The growth of broadband uptake in the U.S. is on pace to meet Jupiter's forecast of 15.4 million households by the end of this year. However, quarterly growth rates have fallen significantly between 2001 and 2002. Joe Laszlo, Jupiter Research lead broadband analyst, said this is due in part to price sensitivity among would-be users.
"While many providers offer discounts on the first three to six months of service, this may not overcome consumer sticker shock," Laszlo said. "Consumer DSL offerings grew by 10 percent in the second quarter of 2002, while the cable modem audience grew by 12 percent from a much larger subscriber base. Higher average prices for DSL than for cable largely explain this difference."
Laszlo cautioned that broadband service providers would need to broaden their marketing efforts and focus on new audience segments in order to make substantial subscriber gains in 2003.
In its new report, Broadband User Segmentation: Understanding and Targeting the Broadband Audience, Jupiter Research suggests that companies pursuing new broadband users must start considering specific segments within the audience, not the audience as a whole. Key findings include:
- Avoid gearing offerings to generic broadband users; instead, focus on serving needs of particular segments.
- Observing broadband consumers' attitudes leads to the most meaningful segmentation analysis of the user base.
- Four key segments of the broadband audience stand out, differing in terms of attitudes, demographics, and online activities.
Conventional marketing strategies don't translate well to broadband services.
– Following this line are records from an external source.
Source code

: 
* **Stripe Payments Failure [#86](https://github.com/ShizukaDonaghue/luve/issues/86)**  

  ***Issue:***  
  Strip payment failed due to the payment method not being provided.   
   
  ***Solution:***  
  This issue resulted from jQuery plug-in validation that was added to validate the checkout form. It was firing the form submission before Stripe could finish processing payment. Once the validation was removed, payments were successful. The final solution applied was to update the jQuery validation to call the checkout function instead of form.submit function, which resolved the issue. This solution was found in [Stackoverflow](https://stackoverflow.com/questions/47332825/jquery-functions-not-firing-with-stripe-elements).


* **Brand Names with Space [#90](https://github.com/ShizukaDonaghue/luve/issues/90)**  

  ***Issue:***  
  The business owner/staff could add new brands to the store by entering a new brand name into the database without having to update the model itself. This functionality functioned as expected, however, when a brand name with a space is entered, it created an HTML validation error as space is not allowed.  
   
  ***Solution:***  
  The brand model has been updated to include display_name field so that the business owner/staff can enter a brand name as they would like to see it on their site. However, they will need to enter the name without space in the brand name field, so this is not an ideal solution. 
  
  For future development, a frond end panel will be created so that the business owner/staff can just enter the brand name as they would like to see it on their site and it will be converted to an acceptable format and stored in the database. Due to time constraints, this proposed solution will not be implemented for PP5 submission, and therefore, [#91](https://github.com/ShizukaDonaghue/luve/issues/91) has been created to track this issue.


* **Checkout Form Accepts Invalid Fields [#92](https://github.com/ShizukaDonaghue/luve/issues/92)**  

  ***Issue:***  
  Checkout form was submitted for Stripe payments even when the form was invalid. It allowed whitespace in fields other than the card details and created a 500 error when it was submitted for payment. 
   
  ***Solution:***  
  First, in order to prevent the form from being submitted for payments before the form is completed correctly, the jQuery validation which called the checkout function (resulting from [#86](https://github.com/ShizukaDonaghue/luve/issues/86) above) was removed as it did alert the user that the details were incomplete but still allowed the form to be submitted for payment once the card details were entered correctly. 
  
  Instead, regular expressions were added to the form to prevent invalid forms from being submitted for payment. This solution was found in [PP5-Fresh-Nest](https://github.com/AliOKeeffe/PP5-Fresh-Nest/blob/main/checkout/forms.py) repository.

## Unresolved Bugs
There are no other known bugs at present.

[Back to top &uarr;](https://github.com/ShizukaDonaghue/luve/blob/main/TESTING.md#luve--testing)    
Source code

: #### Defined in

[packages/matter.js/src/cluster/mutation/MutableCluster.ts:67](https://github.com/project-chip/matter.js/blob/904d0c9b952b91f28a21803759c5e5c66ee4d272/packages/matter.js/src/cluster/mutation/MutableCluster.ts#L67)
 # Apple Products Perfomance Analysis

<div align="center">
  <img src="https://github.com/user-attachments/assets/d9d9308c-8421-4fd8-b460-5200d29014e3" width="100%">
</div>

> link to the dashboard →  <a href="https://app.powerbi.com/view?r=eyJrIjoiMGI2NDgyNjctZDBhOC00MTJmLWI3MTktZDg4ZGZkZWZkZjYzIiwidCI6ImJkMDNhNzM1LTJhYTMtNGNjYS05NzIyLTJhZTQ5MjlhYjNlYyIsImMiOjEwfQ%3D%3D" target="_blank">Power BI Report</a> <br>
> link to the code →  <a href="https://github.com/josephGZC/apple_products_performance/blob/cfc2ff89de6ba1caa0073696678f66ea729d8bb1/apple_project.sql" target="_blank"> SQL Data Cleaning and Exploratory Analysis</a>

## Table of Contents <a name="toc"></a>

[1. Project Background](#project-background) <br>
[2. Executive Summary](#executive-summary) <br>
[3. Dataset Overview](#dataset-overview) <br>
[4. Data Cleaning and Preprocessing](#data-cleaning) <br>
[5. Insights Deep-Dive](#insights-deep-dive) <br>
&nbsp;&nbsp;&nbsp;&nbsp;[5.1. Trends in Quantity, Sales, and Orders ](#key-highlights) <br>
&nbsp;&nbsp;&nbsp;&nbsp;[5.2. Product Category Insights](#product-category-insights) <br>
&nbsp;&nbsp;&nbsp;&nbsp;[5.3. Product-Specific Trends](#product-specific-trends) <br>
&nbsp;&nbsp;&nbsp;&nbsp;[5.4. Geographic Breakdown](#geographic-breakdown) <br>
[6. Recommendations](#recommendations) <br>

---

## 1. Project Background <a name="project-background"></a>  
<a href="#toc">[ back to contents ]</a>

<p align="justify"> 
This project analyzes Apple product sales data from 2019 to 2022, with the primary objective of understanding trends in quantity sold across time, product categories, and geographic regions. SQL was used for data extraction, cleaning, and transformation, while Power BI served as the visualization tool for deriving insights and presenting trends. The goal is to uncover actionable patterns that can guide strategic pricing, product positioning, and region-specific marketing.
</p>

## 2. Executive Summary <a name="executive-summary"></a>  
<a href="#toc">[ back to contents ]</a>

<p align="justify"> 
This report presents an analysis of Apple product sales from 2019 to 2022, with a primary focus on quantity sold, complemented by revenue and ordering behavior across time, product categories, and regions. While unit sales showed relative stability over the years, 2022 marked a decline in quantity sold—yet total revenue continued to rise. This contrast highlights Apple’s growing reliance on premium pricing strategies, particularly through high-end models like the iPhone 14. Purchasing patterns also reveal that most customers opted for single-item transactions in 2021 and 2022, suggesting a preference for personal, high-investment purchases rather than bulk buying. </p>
Jupiter Research finds that broadband tenure and time spent online have little to do with segmenting the marketplace. In order to broaden broadband audiences, service providers need to understand the activities of existing users and develop appeals to different segments of subscribers.
But luring new users to adopt broadband services is not the only challenge providers will face next year. Broadband service providers have benefited from low industry-wide churn rates, mainly because consumers have shunned the high price of switching providers.
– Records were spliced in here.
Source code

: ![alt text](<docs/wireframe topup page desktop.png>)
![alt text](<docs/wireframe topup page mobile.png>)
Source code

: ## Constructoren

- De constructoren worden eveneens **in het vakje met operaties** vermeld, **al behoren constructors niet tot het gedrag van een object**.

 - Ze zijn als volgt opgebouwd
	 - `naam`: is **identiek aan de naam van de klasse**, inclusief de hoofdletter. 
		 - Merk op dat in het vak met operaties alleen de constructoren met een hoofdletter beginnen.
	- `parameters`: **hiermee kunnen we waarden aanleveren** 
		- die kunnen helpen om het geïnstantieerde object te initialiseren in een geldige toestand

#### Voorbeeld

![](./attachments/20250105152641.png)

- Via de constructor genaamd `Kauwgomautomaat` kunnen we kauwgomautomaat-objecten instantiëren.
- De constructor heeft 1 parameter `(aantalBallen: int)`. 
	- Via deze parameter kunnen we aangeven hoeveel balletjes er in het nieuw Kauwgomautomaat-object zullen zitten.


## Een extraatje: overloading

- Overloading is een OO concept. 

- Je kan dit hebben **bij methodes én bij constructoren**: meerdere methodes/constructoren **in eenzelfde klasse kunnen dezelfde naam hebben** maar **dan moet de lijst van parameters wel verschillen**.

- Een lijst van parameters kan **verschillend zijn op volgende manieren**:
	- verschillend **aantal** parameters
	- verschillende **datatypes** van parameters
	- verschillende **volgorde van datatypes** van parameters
To date, most of the churn has been involuntary, resulting from providers going out of business. Jupiter Research forecasts that churn rates will inevitably increase in 2003. Savvy broadband service providers should start developing subscriber retention strategies so they will not be caught short by churn.
As broadband marketing evolves beyond selling speed and avoiding second phone lines, providers need to tailor marketing strategies to specific types of consumers in order to push broadband penetration rates higher while minimizing customer churn.
Based in New York City, Jupiter Research is a division of Jupitermedia Corp., which is also the parent company of ISP-Planet.